→ Problem description
Reproduce word for word the part of the relational model article below from "Relational Model importance" up to and including "embrace practical compromises.".

→ Exercise passage
····················

Relational Model and Why It Doesn’t Matter

Relational Model importance or Not?

In the last article, we pointed out why using the relational model is very important. But there is no perfect model for the world. Abstractions are built to simplify things, but inevitably those abstractions don’t fit, or they cover up an important detail that must be dealt with. Fanatically adhering to the relational model will cause problems.

Don’t be fooled by books and products that offer a false choice; we don’t have to choose between a pure relational solution or completely abandon the relational model. Current relational databases, and the SQL language, don’t have to be perfect to be useful. We must avoid the temptation to search for pure and true solutions and embrace practical compromises.

The following sections discuss parts of the relational model that don’t always work in practice. The good news is that there’s always a workaround.

The NULL Problem Isn’t a Problem

One of the biggest theoretical complaints about relational databases is the way they use NULL. Three-valued logic with nulls is weird and takes time to get used to. Table 1 shows one of many possible truth tables it takes to explain how NULL works.

Table 1 NULL Three-Valued Logic

A

B

=

!=

1

1

True

False

1

0

False

True

1

NULL

Unknown

Unknown

NULL

NULL

Unknown

Unknown

NULLs are weird, but so is our data. There are many times when we don’t know something. It might be tempting to replace NULL with a list of reasons why we don’t know something. But there are many times when we don’t even know why we don’t know something. And those lists of reasons can grow quickly and become ridiculous.

NULLs could be eliminated by creating a separate table for every nullable column. But creating such a large collection of tables quickly becomes a huge mess.

For example, some people don’t have a first name, or a middle name, or a last name. Instead of using nullable columns to store an employee’s name, we could create separate tables EMPLOYEE_FIRST_NAME, EMPLOYEE_MIDDLE_NAME, and EMPLOYEE_LAST_NAME. Each table only has two values, an EMPLOYEE_ID and a NAME. If an employee is missing a middle name, there will be no row in EMPLOYEE_MIDDLE_NAME for their EMPLOYEE_ID. Congratulations, we just created a schema without any NULLs. But now we need to join four tables just to find a person’s name. And if other columns become nullable in the future, we have to make significant changes to the schema, instead of just altering a single column. Person names can be complicated, and it may sometimes make sense to store them in multiple tables. But don’t do it out of a fear of NULL.

····················

→ Dataset extract
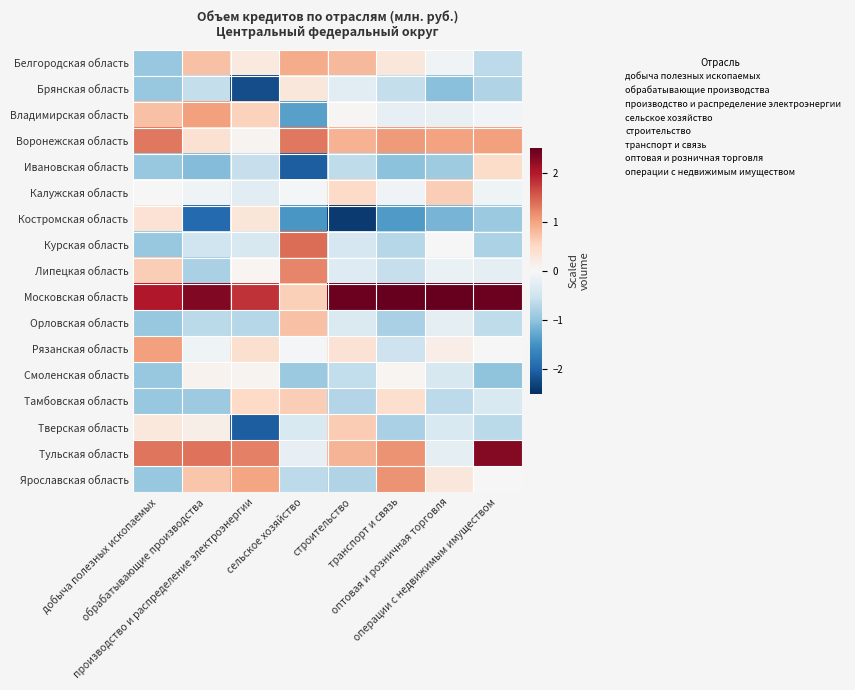

Which series has the widest spread of values?

Московская область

····················

→ Expected answer
Relational Model importance or Not?

In the last article, we pointed out why using the relational model is very important. But there is no perfect model for the world. Abstractions are built to simplify things, but inevitably those abstractions don’t fit, or they cover up an important detail that must be dealt with. Fanatically adhering to the relational model will cause problems.

Don’t be fooled by books and products that offer a false choice; we don’t have to choose between a pure relational solution or completely abandon the relational model. Current relational databases, and the SQL language, don’t have to be perfect to be useful. We must avoid the temptation to search for pure and true solutions and embrace practical compromises.